* Tasks
1 – In the commutative algebra notes, what does the text give as the more precise statement behind the claim that the Hilbert series is a rational function of t?
2 – Edit the commutative algebra notes: begin at the words "LEMMA 05.1   Let" and stop after "where $\deg(x_i)=d_i$ .", writing "graded ring" in place of "graded algebra".

* Excerpt to read
Commutative algebra

Yoshifumi Tsuchimoto

LEMMA 05.1   Let

$$0 \to L \to M \to N\to 0$$

be an exact sequence of $A$ -modules. Then we have

$$l(L)+l(N)=l(M).$$

DEFINITION 05.2   Let $A=\oplus_{i=0}^\infty A_i$ be a graded algebra. We assume

1. $l_{A_0}(A_0)<\infty$ (Length of $A_0$ as an $A_0$ module is finite.)
2. $A$ is generated by homogeneous elements $x_1,x_2,\dots, x_r$ where $\deg(x_i)=d_i$ .

Then for any graded finite $A$ -module $M$ , We define its Hilbert series as

$$\varphi_M(t)=\sum_{j=0}^\infty l_{A_0}(M_j) t^j$$

PROPOSITION 05.3   Under the assumption of the definition above, The Hilbert series $\varphi_M$ is a rational function on $t$ . More precisely, we have

$$\prod_{j=1}^r (1-t^{d_j}) \varphi_M(t) \in \mathbb{Q}[t]$$

PROPOSITION 05.4   If a graded algebra is generated by $x_1,x_2,\dots, x_r$ of degree $1$ over a ring $A_0$ with $l_{A_0}(A_0)<\infty$ , there exists a polynomial $p_M$ such that

$$l(M_k)=p_M(k) \quad (\forall k »0).$$

We call $p_M$ the Hilbert polynomial of $M$ .

COROLLARY 05.5   Let $(A,\mathfrak{m})$ be a Noetherian local ring. Let $I$ be an ideal of definition (That means, there exists $n_0$ such that $\mathfrak{m} \supset I\supset \mathfrak{m}^{n_0}$ holds.) We put $\chi^I_M(j)=l(M/I^j)$ . Then there exists a polynomial $p$ such that $p(j)=\chi^I_M(j)$ holds for $j»0$ .

DEFINITION 05.6   Under the hypothesis of the Corollary above, we define the Samuel function of $M$ as $\chi_M^{\mathfrak{m}}(\bullet)$ .

* Information supplied
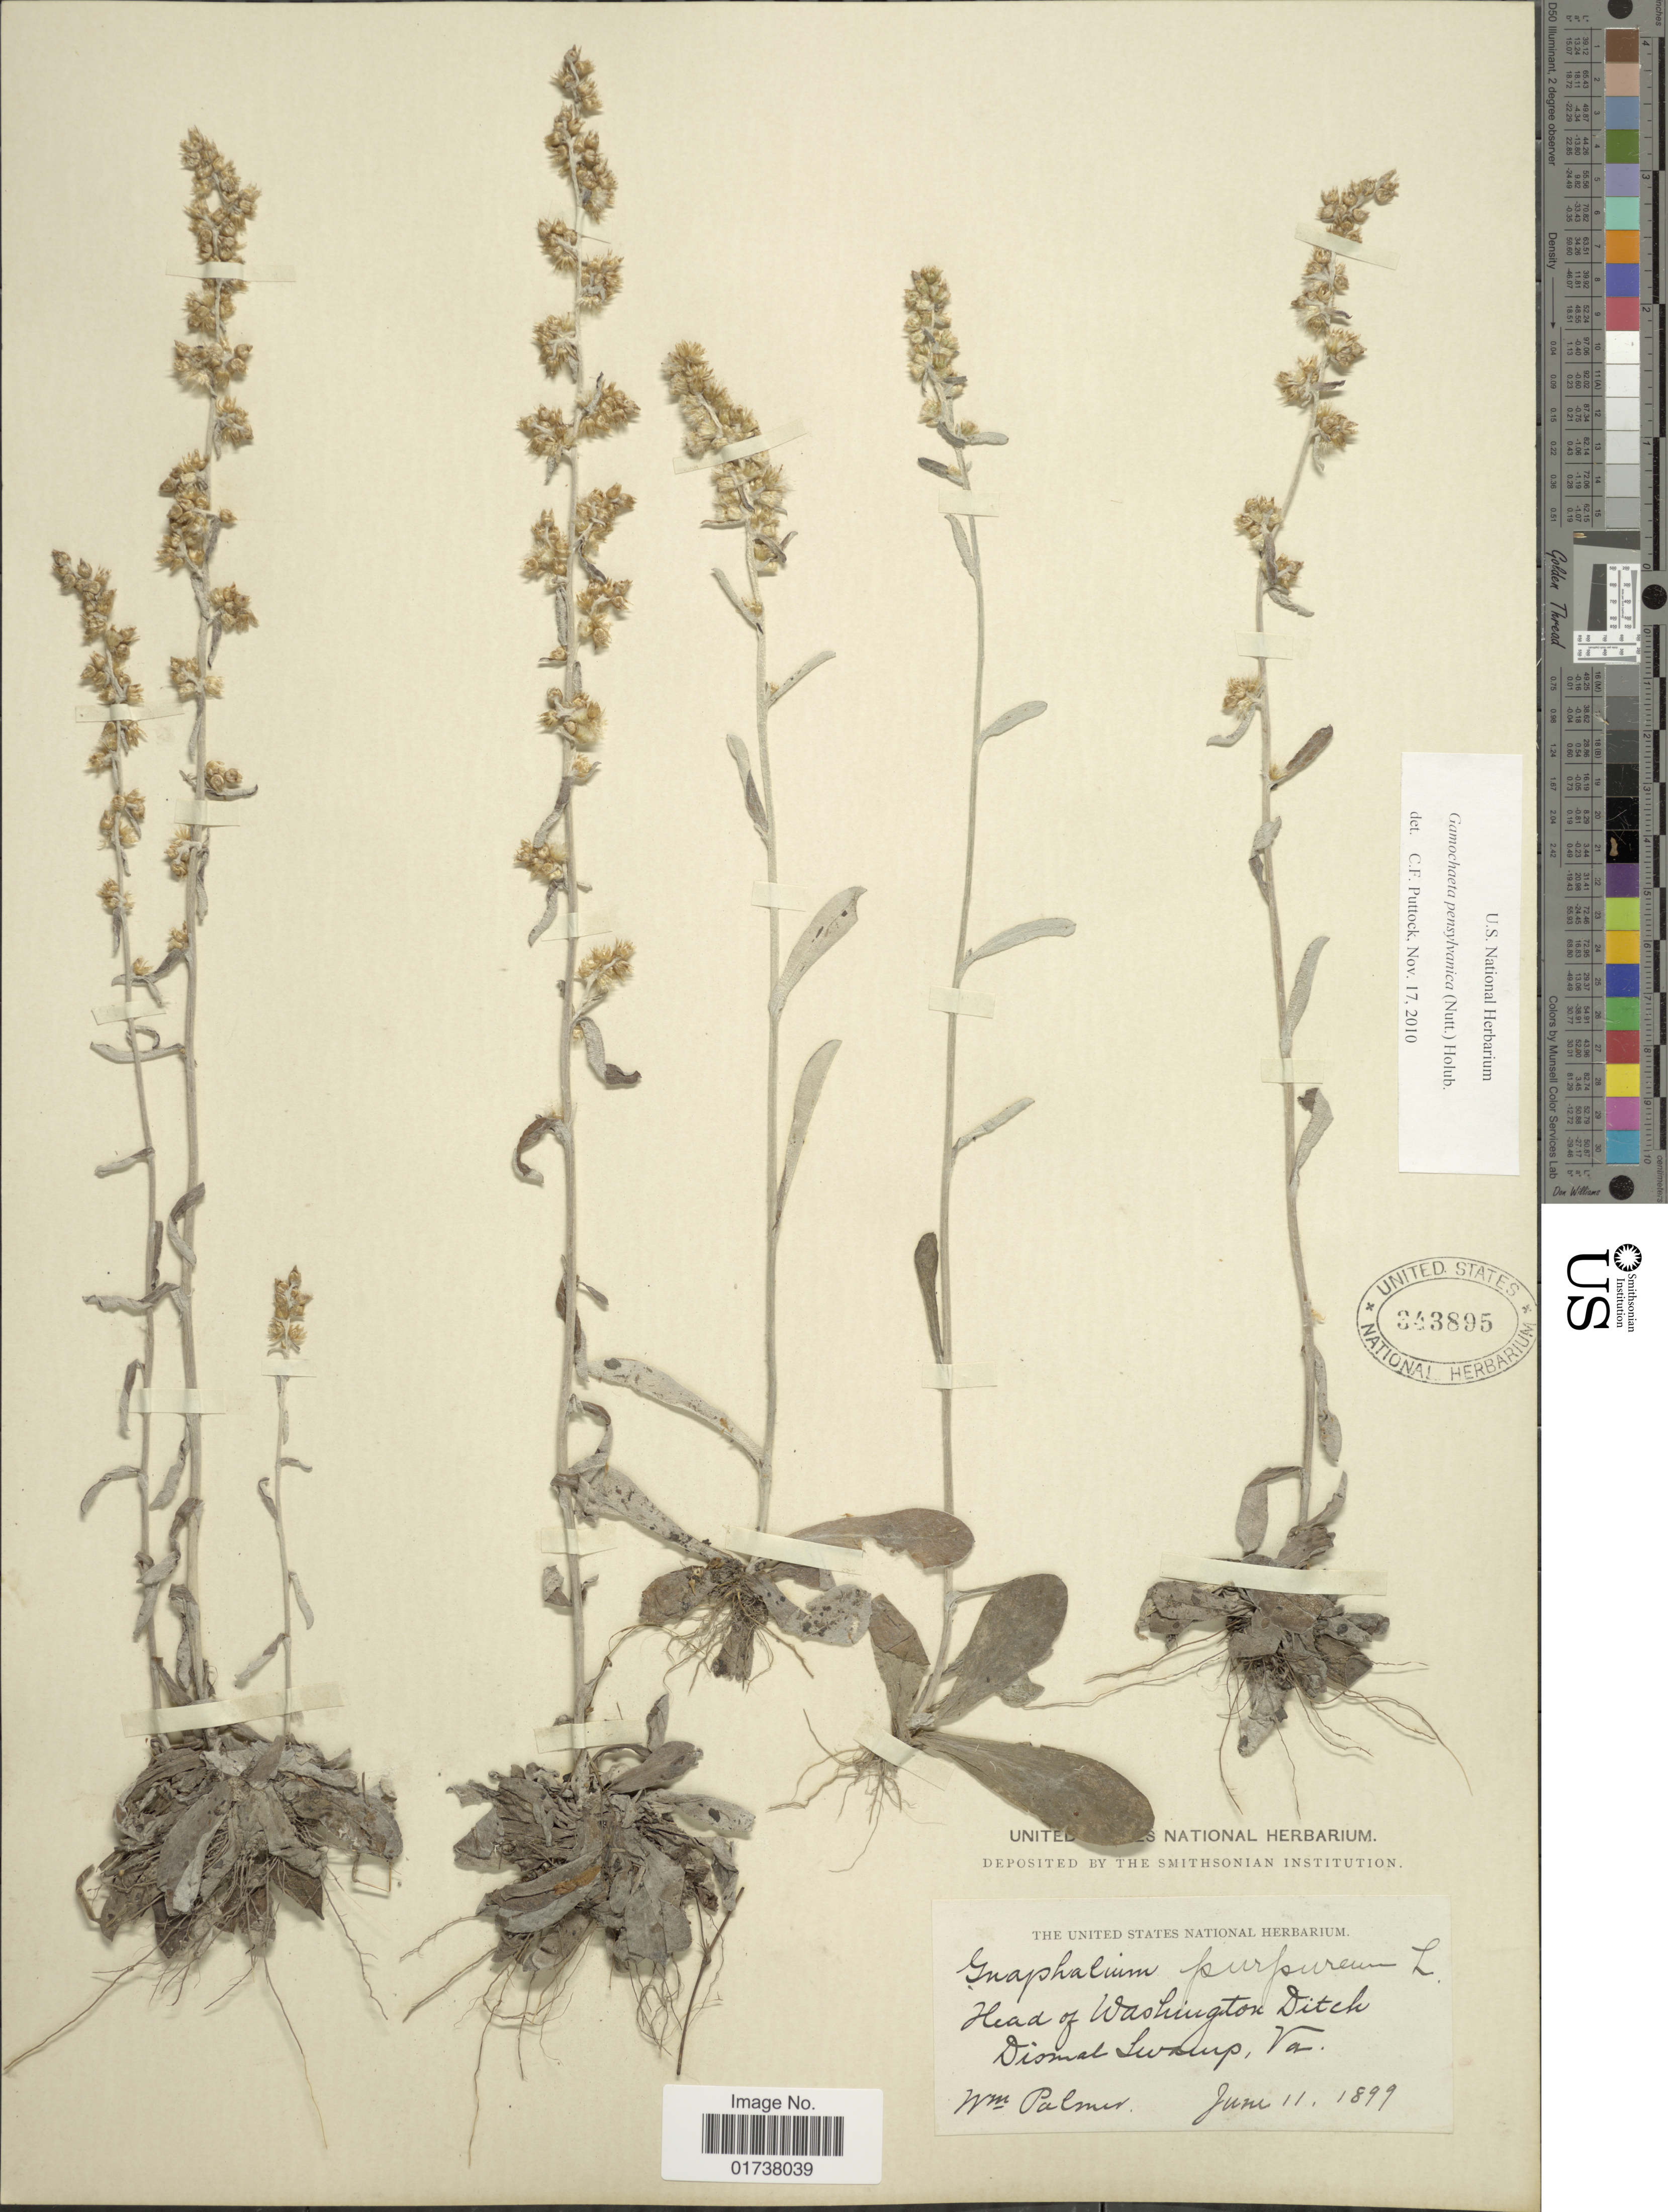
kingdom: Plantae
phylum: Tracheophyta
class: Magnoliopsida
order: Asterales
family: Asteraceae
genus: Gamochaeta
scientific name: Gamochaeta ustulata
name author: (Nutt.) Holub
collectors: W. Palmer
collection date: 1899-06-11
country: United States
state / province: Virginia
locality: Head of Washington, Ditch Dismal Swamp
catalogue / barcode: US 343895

* Outputs by task
1 – The notes state that multiplying the Hilbert series $\varphi_M(t)$ by $\prod_{j=1}^r (1-t^{d_j})$ gives a polynomial in $\mathbb{Q}[t]$, where $d_j$ is the degree of the generator $x_j$.

2 –
LEMMA 05.1   Let

$$0 \to L \to M \to N\to 0$$

be an exact sequence of $A$ -modules. Then we have

$$l(L)+l(N)=l(M).$$

DEFINITION 05.2   Let $A=\oplus_{i=0}^\infty A_i$ be a graded ring. We assume

1. $l_{A_0}(A_0)<\infty$ (Length of $A_0$ as an $A_0$ module is finite.)
2. $A$ is generated by homogeneous elements $x_1,x_2,\dots, x_r$ where $\deg(x_i)=d_i$ .